Свадебный прием был устроен в "Шехеразаде", там в то время пел Вертинский. Разносились коктейли и сендвичи, хлопали пробки шампанского, цыгане пели заздравную, и народу столько, что к молодым не проберешься.

***

В 1943 году Вертинский уехал в СССР с женой, недавно родившейся дочкой и тещей. Вскоре до нас, оставшихся в Шанхае, стали доходить вести об успехах Вертинского, о переполненных на его концертах залах.

К концу тысяча девятьсот сорок первого года мой еженедельник "Шанхайский базар", не находившийся ни под чьей защитой и всячески преследуемый полицией, перестал существовать, и с этого момента я начала работать в газете "Новая жизнь".

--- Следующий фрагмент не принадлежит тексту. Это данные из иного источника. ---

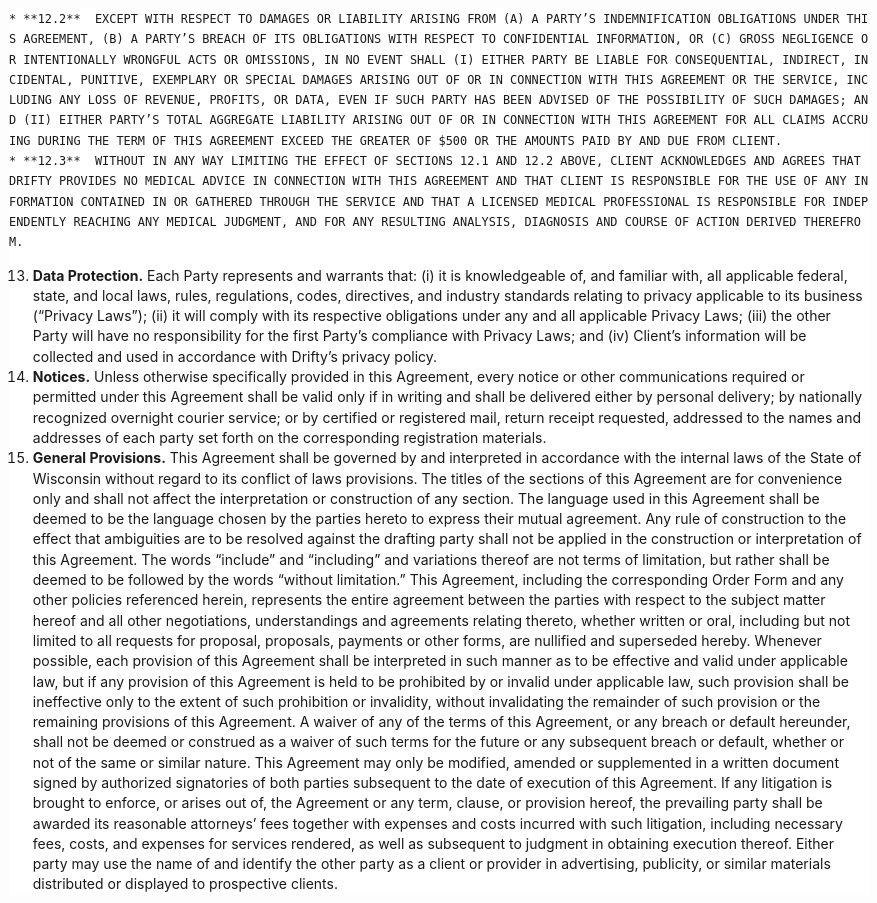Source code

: 	* **12.2**	EXCEPT WITH RESPECT TO DAMAGES OR LIABILITY ARISING FROM (A) A PARTY’S INDEMNIFICATION OBLIGATIONS UNDER THIS AGREEMENT, (B) A PARTY’S BREACH OF ITS OBLIGATIONS WITH RESPECT TO CONFIDENTIAL INFORMATION, OR (C) GROSS NEGLIGENCE OR INTENTIONALLY WRONGFUL ACTS OR OMISSIONS, IN NO EVENT SHALL (I) EITHER PARTY BE LIABLE FOR CONSEQUENTIAL, INDIRECT, INCIDENTAL, PUNITIVE, EXEMPLARY OR SPECIAL DAMAGES ARISING OUT OF OR IN CONNECTION WITH THIS AGREEMENT OR THE SERVICE, INCLUDING ANY LOSS OF REVENUE, PROFITS, OR DATA, EVEN IF SUCH PARTY HAS BEEN ADVISED OF THE POSSIBILITY OF SUCH DAMAGES; AND (II) EITHER PARTY’S TOTAL AGGREGATE LIABILITY ARISING OUT OF OR IN CONNECTION WITH THIS AGREEMENT FOR ALL CLAIMS ACCRUING DURING THE TERM OF THIS AGREEMENT EXCEED THE GREATER OF $500 OR THE AMOUNTS PAID BY AND DUE FROM CLIENT.  
    * **12.3**	WITHOUT IN ANY WAY LIMITING THE EFFECT OF SECTIONS 12.1 AND 12.2 ABOVE, CLIENT ACKNOWLEDGES AND AGREES THAT DRIFTY PROVIDES NO MEDICAL ADVICE IN CONNECTION WITH THIS AGREEMENT AND THAT CLIENT IS RESPONSIBLE FOR THE USE OF ANY INFORMATION CONTAINED IN OR GATHERED THROUGH THE SERVICE AND THAT A LICENSED MEDICAL PROFESSIONAL IS RESPONSIBLE FOR INDEPENDENTLY REACHING ANY MEDICAL JUDGMENT, AND FOR ANY RESULTING ANALYSIS, DIAGNOSIS AND COURSE OF ACTION DERIVED THEREFROM.  
13.	**Data Protection.**  Each Party represents and warrants that:  (i) it is knowledgeable of, and familiar with, all applicable federal, state, and local laws, rules, regulations, codes, directives, and industry standards relating to privacy applicable to its business (“Privacy Laws”); (ii) it will comply with its respective obligations under any and all applicable Privacy Laws; (iii) the other Party will have no responsibility for the first Party’s compliance with Privacy Laws; and (iv) Client’s information will be collected and used in accordance with Drifty’s privacy policy.  
14.	**Notices.**  Unless otherwise specifically provided in this Agreement, every notice or other communications required or permitted under this Agreement shall be valid only if in writing and shall be delivered either by personal delivery; by nationally recognized overnight courier service; or by certified or registered mail, return receipt requested, addressed to the names and addresses of each party set forth on the corresponding registration materials.
15.	**General Provisions.**  This Agreement shall be governed by and interpreted in accordance with the internal laws of the State of Wisconsin without regard to its conflict of laws provisions. The titles of the sections of this Agreement are for convenience only and shall not affect the interpretation or construction of any section. The language used in this Agreement shall be deemed to be the language chosen by the parties hereto to express their mutual agreement. Any rule of construction to the effect that ambiguities are to be resolved against the drafting party shall not be applied in the construction or interpretation of this Agreement. The words “include” and “including” and variations thereof are not terms of limitation, but rather shall be deemed to be followed by the words “without limitation.” This Agreement, including the corresponding Order Form and any other policies referenced herein, represents the entire agreement between the parties with respect to the subject matter hereof and all other negotiations, understandings and agreements relating thereto, whether written or oral, including but not limited to all requests for proposal, proposals, payments or other forms, are nullified and superseded hereby. Whenever possible, each provision of this Agreement shall be interpreted in such manner as to be effective and valid under applicable law, but if any provision of this Agreement is held to be prohibited by or invalid under applicable law, such provision shall be ineffective only to the extent of such prohibition or invalidity, without invalidating the remainder of such provision or the remaining provisions of this Agreement. A waiver of any of the terms of this Agreement, or any breach or default hereunder, shall not be deemed or construed as a waiver of such terms for the future or any subsequent breach or default, whether or not of the same or similar nature. This Agreement may only be modified, amended or supplemented in a written document signed by authorized signatories of both parties subsequent to the date of execution of this Agreement.  If any litigation is brought to enforce, or arises out of, the Agreement or any term, clause, or provision hereof, the prevailing party shall be awarded its reasonable attorneys’ fees together with expenses and costs incurred with such litigation, including necessary fees, costs, and expenses for services rendered, as well as subsequent to judgment in obtaining execution thereof.  Either party may use the name of and identify the other party as a client or provider in advertising, publicity, or similar materials distributed or displayed to prospective clients.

Однажды в телеграмме ТАСС я прочитала о Вертинском... Цитировалась только что им написанная песня, из которой до сегодня уцелела в памяти одна строфа: "О родина моя! В своей простой шинели, в пудовых сапогах, детей своих любя, ты поднялась сквозь бури и метели, спасая мир, не верящий в тебя!"

Приехав в СССР с репатриацией, я стала жить в Казани, работала там стенографисткой. В апреле 1948 года взяла десятидневный отпуск и в Москве остановилась у дяди, родного брата матери, Ивана Дмитриевича Воейкова. От него я узнала о существовании Литературного института имени Горького, и с того момента все помыслы мои были направлены к одному - стать студенткой этого института. Я там побывала, узнала, что нужно для поступления, затем прислала из Казани требуемые документы и сборник, изданный в Шанхае, куда вошли мои лучшие фельетоны, опубликованные в "Новой жизни". В последних числах июля я вновь появилась в Москве. Мне казалось (и справедливо), что от того, признала или нет приемная комиссия мои произведения достойными и допустила ли меня к экзаменам, зависит вся моя дальнейшая судьба.

Уже знакомая решетка сада на Тверском бульваре, дома не видно за буйной зрелой зеленью дубов и лип, на лестнице следы известки, в коридоре брошенная стремянка (ступеньки истоптаны белым), двери в пустые аудитории настежь, безлюдье, лето, лето... Перед дверью в канцелярию я суеверно перекрестилась ("Господи, помоги!"), готовила себя к худшему, худшего не произошло, пока пути не отрезаны, лишь в августе станет известно, допустили меня к экзаменам или нет. Дни отсрочки я собиралась провести в Ленинской библиотеке, продолжать готовиться к экзаменам, но мне сказали: "Хорошо бы вам заручиться поддержкой писателя, писателя с именем! Чтобы он поддержал ваше заявление о приеме, рекомендовал бы вас!"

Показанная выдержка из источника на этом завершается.